● Action item
Provide only the number of lines below that hold "Минске".

╭─ Supplied records

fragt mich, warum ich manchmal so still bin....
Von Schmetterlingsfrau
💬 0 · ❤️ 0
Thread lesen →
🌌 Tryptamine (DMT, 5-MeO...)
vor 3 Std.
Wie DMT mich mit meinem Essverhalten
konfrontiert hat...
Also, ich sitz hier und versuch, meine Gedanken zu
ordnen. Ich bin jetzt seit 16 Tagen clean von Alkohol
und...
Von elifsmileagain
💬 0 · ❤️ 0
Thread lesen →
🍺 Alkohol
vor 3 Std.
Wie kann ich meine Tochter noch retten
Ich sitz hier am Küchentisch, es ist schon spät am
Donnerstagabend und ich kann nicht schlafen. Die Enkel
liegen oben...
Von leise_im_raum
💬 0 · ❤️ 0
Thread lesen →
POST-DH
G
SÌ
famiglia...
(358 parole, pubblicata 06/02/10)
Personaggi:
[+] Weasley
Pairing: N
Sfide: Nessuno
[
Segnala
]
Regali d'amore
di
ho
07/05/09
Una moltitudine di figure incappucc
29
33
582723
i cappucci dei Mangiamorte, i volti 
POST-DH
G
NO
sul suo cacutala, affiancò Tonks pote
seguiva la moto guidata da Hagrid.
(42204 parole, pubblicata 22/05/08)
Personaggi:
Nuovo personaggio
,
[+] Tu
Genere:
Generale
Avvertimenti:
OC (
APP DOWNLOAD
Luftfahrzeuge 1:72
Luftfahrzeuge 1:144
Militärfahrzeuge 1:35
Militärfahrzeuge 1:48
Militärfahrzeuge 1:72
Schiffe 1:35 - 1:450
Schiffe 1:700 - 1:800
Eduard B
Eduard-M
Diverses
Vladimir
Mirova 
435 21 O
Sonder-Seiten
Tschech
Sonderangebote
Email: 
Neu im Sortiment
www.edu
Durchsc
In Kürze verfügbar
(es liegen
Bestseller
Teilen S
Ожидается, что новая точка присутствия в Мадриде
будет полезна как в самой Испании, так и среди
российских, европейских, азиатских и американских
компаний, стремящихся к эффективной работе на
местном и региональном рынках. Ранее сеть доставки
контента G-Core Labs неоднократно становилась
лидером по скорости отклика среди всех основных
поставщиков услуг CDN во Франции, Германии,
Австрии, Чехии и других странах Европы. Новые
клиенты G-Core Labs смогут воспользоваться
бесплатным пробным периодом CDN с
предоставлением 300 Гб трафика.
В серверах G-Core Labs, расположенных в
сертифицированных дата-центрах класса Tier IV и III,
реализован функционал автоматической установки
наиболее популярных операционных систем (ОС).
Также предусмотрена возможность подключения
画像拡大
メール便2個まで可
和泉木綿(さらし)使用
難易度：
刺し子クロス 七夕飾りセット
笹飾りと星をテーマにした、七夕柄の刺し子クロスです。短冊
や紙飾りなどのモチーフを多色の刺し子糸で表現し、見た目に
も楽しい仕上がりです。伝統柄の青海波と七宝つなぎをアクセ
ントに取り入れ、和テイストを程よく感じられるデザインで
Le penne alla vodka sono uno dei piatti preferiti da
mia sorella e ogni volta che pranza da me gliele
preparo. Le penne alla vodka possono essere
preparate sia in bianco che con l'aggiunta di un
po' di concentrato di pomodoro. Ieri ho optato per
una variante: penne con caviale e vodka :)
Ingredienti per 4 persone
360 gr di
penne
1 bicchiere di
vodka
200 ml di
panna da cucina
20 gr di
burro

╰─
╭─ Supplied records

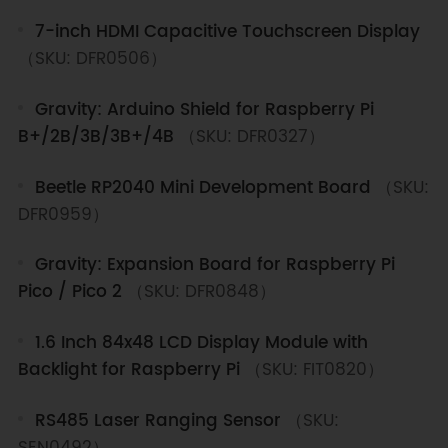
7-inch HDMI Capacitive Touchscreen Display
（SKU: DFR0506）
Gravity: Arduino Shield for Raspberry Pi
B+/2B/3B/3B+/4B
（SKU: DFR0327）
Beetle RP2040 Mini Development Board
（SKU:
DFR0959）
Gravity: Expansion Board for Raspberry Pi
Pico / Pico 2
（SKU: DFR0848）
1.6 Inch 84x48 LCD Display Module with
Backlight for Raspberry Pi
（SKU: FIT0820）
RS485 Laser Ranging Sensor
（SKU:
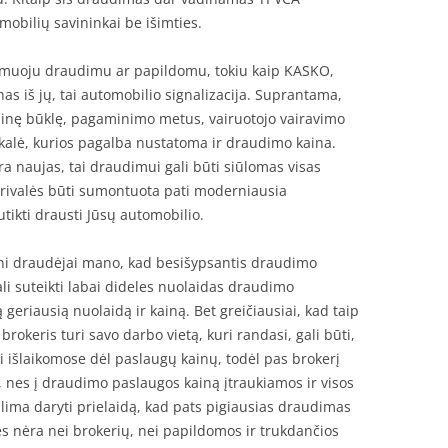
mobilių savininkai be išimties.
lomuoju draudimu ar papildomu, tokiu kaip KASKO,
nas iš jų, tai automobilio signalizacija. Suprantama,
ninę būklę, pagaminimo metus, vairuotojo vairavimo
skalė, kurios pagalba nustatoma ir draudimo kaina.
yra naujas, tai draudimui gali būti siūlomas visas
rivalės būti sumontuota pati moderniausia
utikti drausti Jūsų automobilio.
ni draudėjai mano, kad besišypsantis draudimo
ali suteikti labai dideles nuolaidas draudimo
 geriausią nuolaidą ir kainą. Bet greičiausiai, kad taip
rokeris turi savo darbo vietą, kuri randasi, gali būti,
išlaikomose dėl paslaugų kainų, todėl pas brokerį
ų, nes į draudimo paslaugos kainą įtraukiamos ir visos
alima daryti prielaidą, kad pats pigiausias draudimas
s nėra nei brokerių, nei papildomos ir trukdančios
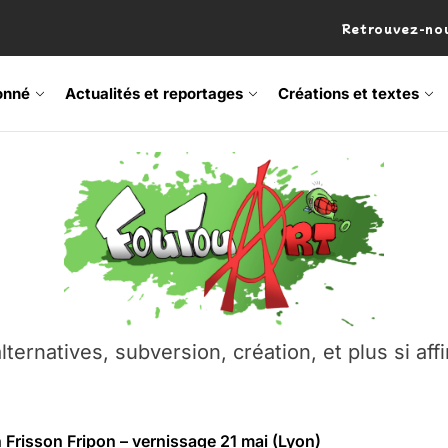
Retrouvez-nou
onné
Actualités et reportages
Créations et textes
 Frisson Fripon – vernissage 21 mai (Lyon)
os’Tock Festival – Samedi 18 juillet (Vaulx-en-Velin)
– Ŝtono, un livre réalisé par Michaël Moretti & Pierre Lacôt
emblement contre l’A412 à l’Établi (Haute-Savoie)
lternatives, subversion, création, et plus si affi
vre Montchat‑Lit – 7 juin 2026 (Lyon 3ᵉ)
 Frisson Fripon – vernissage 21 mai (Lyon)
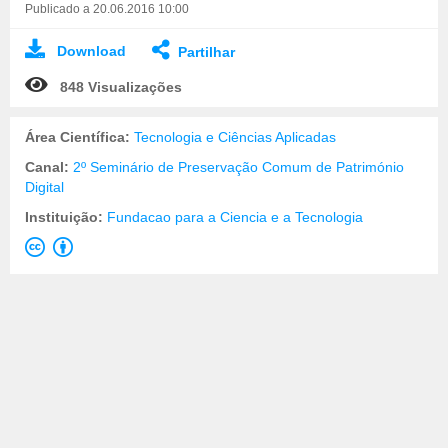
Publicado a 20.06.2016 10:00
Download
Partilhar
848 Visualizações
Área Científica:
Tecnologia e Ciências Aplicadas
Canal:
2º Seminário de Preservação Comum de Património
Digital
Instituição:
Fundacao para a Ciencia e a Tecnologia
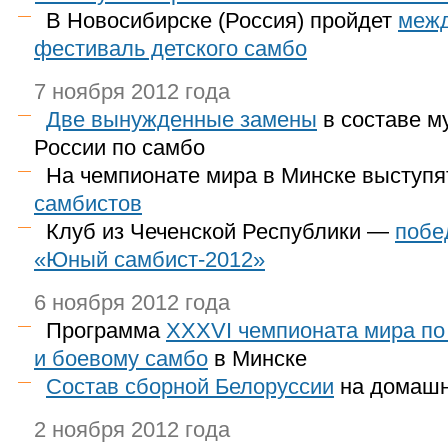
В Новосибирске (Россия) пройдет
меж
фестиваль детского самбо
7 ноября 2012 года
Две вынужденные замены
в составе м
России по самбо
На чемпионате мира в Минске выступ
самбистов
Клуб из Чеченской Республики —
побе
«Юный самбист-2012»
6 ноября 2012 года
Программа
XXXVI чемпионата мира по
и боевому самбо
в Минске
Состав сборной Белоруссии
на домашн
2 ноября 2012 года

╰─

● Output below
2